[Dataset entries]
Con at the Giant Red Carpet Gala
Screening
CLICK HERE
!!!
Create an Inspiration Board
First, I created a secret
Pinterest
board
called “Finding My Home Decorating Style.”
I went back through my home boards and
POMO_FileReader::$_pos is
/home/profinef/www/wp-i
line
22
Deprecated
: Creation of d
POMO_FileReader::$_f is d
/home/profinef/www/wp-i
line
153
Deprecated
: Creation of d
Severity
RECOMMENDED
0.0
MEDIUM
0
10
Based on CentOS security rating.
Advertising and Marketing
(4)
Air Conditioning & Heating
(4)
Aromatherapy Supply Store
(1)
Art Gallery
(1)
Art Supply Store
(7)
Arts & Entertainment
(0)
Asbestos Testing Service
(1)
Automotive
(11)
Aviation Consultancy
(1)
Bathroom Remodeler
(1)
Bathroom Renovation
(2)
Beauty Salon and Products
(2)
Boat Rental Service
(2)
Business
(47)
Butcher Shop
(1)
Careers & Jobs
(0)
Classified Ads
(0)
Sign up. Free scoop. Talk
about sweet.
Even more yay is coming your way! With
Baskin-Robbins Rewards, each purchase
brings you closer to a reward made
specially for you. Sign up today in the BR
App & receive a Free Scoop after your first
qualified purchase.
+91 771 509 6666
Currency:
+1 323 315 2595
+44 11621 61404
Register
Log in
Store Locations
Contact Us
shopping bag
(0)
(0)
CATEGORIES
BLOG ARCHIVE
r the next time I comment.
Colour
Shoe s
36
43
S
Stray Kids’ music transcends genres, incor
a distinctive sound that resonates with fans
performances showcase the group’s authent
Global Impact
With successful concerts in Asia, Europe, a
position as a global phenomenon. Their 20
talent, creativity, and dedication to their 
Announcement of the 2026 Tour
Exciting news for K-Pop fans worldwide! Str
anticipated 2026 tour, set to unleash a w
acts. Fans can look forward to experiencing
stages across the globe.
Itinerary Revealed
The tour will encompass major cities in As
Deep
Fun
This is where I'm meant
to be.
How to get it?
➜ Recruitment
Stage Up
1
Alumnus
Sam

TASK GOAL: Reproduce every record that appears above, keeping the wording exact.

SOLUTION:
Con at the Giant Red Carpet Gala
Screening
CLICK HERE
!!!
Create an Inspiration Board
First, I created a secret
Pinterest
board
called “Finding My Home Decorating Style.”
I went back through my home boards and
POMO_FileReader::$_pos is
/home/profinef/www/wp-i
line
22
Deprecated
: Creation of d
POMO_FileReader::$_f is d
/home/profinef/www/wp-i
line
153
Deprecated
: Creation of d
Severity
RECOMMENDED
0.0
MEDIUM
0
10
Based on CentOS security rating.
Advertising and Marketing
(4)
Air Conditioning & Heating
(4)
Aromatherapy Supply Store
(1)
Art Gallery
(1)
Art Supply Store
(7)
Arts & Entertainment
(0)
Asbestos Testing Service
(1)
Automotive
(11)
Aviation Consultancy
(1)
Bathroom Remodeler
(1)
Bathroom Renovation
(2)
Beauty Salon and Products
(2)
Boat Rental Service
(2)
Business
(47)
Butcher Shop
(1)
Careers & Jobs
(0)
Classified Ads
(0)
Sign up. Free scoop. Talk
about sweet.
Even more yay is coming your way! With
Baskin-Robbins Rewards, each purchase
brings you closer to a reward made
specially for you. Sign up today in the BR
App & receive a Free Scoop after your first
qualified purchase.
+91 771 509 6666
Currency:
+1 323 315 2595
+44 11621 61404
Register
Log in
Store Locations
Contact Us
shopping bag
(0)
(0)
CATEGORIES
BLOG ARCHIVE
r the next time I comment.
Colour
Shoe s
36
43
S
Stray Kids’ music transcends genres, incor
a distinctive sound that resonates with fans
performances showcase the group’s authent
Global Impact
With successful concerts in Asia, Europe, a
position as a global phenomenon. Their 20
talent, creativity, and dedication to their 
Announcement of the 2026 Tour
Exciting news for K-Pop fans worldwide! Str
anticipated 2026 tour, set to unleash a w
acts. Fans can look forward to experiencing
stages across the globe.
Itinerary Revealed
The tour will encompass major cities in As
Deep
Fun
This is where I'm meant
to be.
How to get it?
➜ Recruitment
Stage Up
1
Alumnus
Sam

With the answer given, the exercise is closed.